● Aim of the exercise
In the data below, take the lines between the one holding "was filled, **6:47**" and the one holding "Time: **5:52**", inclusive, and swap every "key in" for "type in". Return only those lines, with everything else unchanged.

● Information provided

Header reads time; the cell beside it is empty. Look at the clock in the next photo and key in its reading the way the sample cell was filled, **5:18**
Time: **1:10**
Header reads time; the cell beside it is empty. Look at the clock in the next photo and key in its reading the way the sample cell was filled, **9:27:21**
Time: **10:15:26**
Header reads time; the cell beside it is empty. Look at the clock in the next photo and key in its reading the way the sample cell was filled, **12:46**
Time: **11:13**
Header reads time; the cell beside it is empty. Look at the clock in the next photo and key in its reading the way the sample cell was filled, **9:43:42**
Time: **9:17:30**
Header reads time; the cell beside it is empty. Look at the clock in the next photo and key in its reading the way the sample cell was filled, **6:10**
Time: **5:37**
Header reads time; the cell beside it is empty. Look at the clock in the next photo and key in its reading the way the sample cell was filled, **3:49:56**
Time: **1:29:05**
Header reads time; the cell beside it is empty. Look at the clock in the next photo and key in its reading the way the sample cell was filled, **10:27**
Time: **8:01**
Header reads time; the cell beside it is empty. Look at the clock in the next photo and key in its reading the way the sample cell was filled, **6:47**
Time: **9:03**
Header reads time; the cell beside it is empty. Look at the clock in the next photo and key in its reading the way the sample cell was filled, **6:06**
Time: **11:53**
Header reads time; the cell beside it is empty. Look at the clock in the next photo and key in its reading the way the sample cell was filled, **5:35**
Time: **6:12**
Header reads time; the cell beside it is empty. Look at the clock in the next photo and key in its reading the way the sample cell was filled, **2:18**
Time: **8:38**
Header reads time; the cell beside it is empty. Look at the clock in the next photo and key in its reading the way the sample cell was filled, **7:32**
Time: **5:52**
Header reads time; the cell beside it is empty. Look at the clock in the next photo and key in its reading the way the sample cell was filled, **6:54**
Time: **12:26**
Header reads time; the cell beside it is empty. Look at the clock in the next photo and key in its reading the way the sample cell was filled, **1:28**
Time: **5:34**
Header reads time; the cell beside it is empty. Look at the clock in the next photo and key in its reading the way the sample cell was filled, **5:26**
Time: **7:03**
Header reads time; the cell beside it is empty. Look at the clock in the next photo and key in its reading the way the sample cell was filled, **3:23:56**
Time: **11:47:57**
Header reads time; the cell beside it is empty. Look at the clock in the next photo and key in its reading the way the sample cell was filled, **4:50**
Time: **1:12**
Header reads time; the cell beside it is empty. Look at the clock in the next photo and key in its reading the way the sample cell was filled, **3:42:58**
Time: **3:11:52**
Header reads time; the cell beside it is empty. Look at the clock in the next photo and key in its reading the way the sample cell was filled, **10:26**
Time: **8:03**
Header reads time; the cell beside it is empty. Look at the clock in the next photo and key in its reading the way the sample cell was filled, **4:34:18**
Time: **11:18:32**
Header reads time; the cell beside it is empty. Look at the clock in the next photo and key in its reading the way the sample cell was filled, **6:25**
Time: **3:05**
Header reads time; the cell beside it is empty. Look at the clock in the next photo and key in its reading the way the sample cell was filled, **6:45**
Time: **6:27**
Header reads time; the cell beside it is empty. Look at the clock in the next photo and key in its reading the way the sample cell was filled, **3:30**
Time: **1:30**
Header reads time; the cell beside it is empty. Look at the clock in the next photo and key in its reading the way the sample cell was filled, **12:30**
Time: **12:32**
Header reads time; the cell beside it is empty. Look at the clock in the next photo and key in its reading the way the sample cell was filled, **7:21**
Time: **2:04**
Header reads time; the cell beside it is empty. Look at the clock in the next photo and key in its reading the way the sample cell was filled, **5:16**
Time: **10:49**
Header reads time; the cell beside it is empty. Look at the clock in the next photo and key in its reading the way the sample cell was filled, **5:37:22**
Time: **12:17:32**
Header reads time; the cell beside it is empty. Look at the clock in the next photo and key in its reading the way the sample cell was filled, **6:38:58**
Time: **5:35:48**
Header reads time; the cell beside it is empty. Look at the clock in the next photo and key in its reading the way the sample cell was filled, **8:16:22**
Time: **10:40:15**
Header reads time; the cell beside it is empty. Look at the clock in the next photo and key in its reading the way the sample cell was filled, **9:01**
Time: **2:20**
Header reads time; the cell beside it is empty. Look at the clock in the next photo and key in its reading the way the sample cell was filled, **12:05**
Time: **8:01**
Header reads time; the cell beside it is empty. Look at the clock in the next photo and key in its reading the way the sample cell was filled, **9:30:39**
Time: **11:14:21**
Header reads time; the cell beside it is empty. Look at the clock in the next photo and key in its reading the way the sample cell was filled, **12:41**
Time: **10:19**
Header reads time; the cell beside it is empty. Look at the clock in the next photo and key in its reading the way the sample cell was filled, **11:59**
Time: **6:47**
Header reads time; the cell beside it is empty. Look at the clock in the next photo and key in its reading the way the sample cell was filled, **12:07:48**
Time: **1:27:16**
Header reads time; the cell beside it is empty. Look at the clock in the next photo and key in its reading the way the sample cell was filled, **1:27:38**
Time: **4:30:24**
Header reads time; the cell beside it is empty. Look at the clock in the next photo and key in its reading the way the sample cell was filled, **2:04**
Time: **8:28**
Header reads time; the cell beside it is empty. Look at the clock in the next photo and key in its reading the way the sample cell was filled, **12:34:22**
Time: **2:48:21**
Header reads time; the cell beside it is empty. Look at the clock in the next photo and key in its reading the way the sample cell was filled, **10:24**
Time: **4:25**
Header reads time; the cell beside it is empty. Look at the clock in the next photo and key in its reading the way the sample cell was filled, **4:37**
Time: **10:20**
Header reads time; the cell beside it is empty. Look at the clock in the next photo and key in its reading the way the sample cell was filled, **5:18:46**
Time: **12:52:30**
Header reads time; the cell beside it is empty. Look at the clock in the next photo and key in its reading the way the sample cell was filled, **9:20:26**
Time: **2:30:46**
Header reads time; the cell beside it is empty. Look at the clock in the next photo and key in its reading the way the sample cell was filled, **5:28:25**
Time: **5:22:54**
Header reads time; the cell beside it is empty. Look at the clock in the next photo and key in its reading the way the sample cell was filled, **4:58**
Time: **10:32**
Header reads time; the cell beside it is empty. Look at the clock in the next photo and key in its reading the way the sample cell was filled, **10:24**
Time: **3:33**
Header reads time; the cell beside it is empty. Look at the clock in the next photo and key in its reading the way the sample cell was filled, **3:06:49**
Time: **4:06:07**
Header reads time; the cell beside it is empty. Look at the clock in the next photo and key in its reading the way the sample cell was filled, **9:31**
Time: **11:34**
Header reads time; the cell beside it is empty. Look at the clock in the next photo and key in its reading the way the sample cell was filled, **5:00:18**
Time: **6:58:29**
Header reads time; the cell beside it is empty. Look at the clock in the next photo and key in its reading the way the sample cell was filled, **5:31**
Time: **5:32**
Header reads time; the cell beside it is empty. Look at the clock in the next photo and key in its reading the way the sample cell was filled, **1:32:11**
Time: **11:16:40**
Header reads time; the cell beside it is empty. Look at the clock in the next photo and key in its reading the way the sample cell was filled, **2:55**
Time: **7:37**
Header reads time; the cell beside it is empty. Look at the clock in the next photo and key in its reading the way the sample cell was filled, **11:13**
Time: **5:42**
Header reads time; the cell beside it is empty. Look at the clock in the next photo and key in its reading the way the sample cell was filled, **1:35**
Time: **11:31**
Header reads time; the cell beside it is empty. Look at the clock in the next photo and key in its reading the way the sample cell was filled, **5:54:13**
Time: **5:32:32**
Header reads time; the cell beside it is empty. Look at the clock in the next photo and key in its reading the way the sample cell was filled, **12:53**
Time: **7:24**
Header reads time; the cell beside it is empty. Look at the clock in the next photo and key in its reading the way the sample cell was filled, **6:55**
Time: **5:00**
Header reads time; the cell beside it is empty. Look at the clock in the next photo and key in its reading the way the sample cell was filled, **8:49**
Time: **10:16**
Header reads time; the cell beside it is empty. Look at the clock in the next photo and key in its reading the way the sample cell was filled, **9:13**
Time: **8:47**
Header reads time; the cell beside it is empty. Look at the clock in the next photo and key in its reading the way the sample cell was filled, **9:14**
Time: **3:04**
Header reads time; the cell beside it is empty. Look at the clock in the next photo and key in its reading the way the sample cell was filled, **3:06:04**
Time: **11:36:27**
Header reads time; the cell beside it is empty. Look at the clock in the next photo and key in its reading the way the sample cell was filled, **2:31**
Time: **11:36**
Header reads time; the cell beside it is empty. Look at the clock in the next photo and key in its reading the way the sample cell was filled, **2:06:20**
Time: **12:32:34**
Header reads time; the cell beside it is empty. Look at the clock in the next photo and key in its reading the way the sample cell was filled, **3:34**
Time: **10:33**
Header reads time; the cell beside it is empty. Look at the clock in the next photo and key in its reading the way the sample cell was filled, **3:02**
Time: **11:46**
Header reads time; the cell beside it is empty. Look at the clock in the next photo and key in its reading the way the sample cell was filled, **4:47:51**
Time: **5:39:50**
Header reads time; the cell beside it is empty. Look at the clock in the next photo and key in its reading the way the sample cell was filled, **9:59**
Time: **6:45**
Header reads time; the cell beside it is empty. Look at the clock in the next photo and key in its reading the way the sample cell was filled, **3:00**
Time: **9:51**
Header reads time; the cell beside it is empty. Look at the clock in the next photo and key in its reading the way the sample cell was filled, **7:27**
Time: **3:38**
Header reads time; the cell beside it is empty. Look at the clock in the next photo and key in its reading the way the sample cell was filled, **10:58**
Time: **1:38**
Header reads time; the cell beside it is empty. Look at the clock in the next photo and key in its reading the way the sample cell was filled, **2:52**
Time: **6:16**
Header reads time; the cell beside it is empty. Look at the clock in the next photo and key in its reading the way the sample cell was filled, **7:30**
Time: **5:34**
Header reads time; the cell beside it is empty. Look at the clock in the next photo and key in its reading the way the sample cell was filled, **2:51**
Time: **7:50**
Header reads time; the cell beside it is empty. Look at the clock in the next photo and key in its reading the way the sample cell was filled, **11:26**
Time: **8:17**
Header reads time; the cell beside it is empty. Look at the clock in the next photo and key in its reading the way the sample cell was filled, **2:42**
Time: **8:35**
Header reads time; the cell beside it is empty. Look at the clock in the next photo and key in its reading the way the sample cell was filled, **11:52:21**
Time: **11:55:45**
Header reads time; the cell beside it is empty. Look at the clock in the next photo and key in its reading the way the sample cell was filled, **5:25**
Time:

● Output for this task
Header reads time; the cell beside it is empty. Look at the clock in the next photo and type in its reading the way the sample cell was filled, **6:47**
Time: **9:03**
Header reads time; the cell beside it is empty. Look at the clock in the next photo and type in its reading the way the sample cell was filled, **6:06**
Time: **11:53**
Header reads time; the cell beside it is empty. Look at the clock in the next photo and type in its reading the way the sample cell was filled, **5:35**
Time: **6:12**
Header reads time; the cell beside it is empty. Look at the clock in the next photo and type in its reading the way the sample cell was filled, **2:18**
Time: **8:38**
Header reads time; the cell beside it is empty. Look at the clock in the next photo and type in its reading the way the sample cell was filled, **7:32**
Time: **5:52**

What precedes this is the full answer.